Graph search is the ability to quickly find people, photos, places, and interests that you are connected to on Facebook through the social graph the social network has built about you. Zuckerberg was clear that this is not like searching for a term on Google. Facebook is not accessing an index of everything on the web to answer your query, it's just looking at the massive social graph the social network has collected about you.
That said, if it can't answer your question, it will fall back on Microsoft's Bing search engine to provide you with more typical results.
What Kind of Searches Would I Want to Use This For?
Facebook is relying on a natural language system. "Who are my friends that live in San Francisco?" or "Photos of my friends in 2009" are two examples given at today's press conference.
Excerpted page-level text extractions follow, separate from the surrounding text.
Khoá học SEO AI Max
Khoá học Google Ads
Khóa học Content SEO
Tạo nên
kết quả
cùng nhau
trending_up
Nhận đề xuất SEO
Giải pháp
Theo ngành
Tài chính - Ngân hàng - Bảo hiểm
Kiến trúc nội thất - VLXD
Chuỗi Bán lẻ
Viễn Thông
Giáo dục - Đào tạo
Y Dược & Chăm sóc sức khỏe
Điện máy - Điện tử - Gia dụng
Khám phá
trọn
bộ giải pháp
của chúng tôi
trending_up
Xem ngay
But it can do more than just look up old friends. "Restaurants in Chicago" will help you find a place to eat. If you want a recommendation you can try "Restaurants in Chicago my friends have Liked."
That kind of search, based on the interests of your Facebook friends is another big feature of the graph search. Another example given was searching for "My friends who live in Palo Alto who like Game of Thrones" if you want to get a viewing party together.
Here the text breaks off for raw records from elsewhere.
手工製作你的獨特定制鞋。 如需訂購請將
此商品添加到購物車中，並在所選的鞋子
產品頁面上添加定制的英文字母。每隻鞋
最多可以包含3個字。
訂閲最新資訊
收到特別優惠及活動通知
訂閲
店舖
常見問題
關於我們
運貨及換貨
Another way to get useful information from the graph search is to use it to make new connections. "People named Chris who are friends of Lars and went to Stanford." This will help you help you network with a new contact through a mutual friend. So it's more important than ever to make sure all of your information is accurate and up to date.
This can even be extended into dating. Queries like "Friends of friends who are single and live in New York" would show you results of potential new love interests as well as the common friend that can introduce you.
One of the most useful ways to work the graph search is to find photos. "Photos I've Liked" will show you all of those on one page. "Photos of my friends in national parks" can help you decide on your next trip. "Photos of my friends before 1990" may help you put together a reunion invite.
For every search results page you get, there will be a Refine Search box that allows you tweak those results until you get what you're looking for.
What Are the Privacy Implications?
Facebook makes sure that you can only search for personal information or photos of others that has been shared with you previously. Same goes for others searching about you. If the content hasn't been explicitly shared, it won't show up in a graph search.
Facebook plans to have a home screen prompt asking you to review your privacy settings when the graph search feature is rolled out to all users. In the meantime, they have a dedicated page explaining the privacy controls built in to graph search.
When Is This Rolling Out?
Right now graph search is in beta. Which means it's still in testing and only those who sign up for it can try it out. Facebook plans to introduce it "over the next few weeks and months."
Do you think this is a feature you would use?
From HARRENT on January 16, 2013 :: 2:31 pm
every establishment/service/etc these days is offering some kind of “BONUS” if you “like them” on FB…it is tantamount to a bribe and therefore making any decisions based on the number of “likes” a place has would be WORTHLESS!!!